The report notes examples of overseas pools with different arrangements, including a broad-based community rating approach.
The French Caisse Centrale de Reassurance requires all individuals to pay a fixed amount proportional to property value, reflecting a constitutional concept that enshrines “all French citizens to be equal and united in solidarity when faced with loss resulting from natural disasters”.
If a flood pool were to be introduced, the Actuaries Institute says it should have a risk reduction focus, and the group highlights the need generally for continual investment in risk reduction at the larger-scale community level and at household level to ease risks.
Both reports stress the importance of mitigation and resilience and propose ways in which that can be encouraged at household level.
Consumer groups say people should be able to take simple steps to make their home more resilient, insurers should be required to consider the impact of any measures that a person has taken to reduce risks when determining pricing, and should explain how this has been assessed, and the requirement should be reviewable by the Australian Financial Complaints Authority.

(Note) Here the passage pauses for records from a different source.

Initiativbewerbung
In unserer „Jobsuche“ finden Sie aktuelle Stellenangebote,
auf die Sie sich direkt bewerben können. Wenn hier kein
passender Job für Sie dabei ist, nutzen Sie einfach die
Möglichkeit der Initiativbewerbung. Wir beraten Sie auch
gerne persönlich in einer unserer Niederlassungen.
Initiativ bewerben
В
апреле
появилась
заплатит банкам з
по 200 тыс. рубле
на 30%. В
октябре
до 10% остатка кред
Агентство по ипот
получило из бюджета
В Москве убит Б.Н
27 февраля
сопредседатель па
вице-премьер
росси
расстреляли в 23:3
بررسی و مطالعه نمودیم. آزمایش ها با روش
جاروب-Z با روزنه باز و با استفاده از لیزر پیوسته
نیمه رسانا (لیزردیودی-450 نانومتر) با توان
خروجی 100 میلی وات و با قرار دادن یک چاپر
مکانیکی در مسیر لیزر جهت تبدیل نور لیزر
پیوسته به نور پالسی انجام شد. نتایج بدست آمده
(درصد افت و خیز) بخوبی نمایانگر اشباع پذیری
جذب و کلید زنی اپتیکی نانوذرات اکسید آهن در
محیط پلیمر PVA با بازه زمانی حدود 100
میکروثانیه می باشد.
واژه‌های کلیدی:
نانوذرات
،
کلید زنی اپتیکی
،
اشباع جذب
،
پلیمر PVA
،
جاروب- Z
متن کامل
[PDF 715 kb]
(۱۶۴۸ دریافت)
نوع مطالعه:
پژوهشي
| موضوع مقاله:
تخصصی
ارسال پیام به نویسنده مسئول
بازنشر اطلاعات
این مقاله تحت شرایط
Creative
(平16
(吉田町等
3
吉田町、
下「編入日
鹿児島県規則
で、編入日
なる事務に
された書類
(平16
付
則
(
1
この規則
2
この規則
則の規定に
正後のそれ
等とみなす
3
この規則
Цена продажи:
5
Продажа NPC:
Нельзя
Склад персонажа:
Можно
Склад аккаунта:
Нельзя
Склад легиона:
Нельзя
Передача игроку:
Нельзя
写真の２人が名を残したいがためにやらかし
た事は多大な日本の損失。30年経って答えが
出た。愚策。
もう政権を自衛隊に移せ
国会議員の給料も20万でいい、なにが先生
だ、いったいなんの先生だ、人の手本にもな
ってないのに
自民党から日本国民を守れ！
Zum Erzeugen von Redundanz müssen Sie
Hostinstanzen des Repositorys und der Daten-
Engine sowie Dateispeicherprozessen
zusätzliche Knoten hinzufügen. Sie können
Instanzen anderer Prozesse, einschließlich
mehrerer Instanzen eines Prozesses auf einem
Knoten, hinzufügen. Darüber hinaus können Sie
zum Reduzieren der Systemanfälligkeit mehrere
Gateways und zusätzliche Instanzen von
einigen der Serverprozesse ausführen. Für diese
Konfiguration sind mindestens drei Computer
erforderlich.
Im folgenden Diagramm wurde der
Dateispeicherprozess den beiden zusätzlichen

The Actuaries Institute acknowledges the difficulty in assessing the effectiveness of individual household level risk mitigation in practice, which requires technical expertise and can be costly, but says there are promising developments.
An example is the resilience rating system, under development by the Resilience Building Council and to be launched next year, it says, which could help measure the resilience of a property and outline adaptation actions.
The National Emergency Management Agency through the Strategic Insurance Project, is leading the development of a national mitigation measure knowledge base that will support households to understand their risk and the actions they can take to reduce risk.
Consumer groups also note that in preventing underinsurance, it’s not just a matter of affordability, policies are often overly complex and are not well understood, and people may find when they make a claim that they aren’t covered, or that they are underinsured.
Broadly, there’s increasing consensus on the need for better land-use planning rules to prevent more people being put in harm’s way and support for relocations where risk simply can’t be minimised in some locations.
Progress is being made on some of the issues raised in the reports, but achieving action for the near and long-term is no small task. For many people the crunch time is now and the studies suggest the number of people facing that scenario will increase without an urgency of action.
“It has been particularly concerning to see how many people were left without flood cover after the last few years of record rainfall, due to inability to afford the premiums,” Financial Rights Legal Centre CEO Karen Cox says. “Many people are being left behind by rising insurance premiums in the face of increasing climate-related risk.”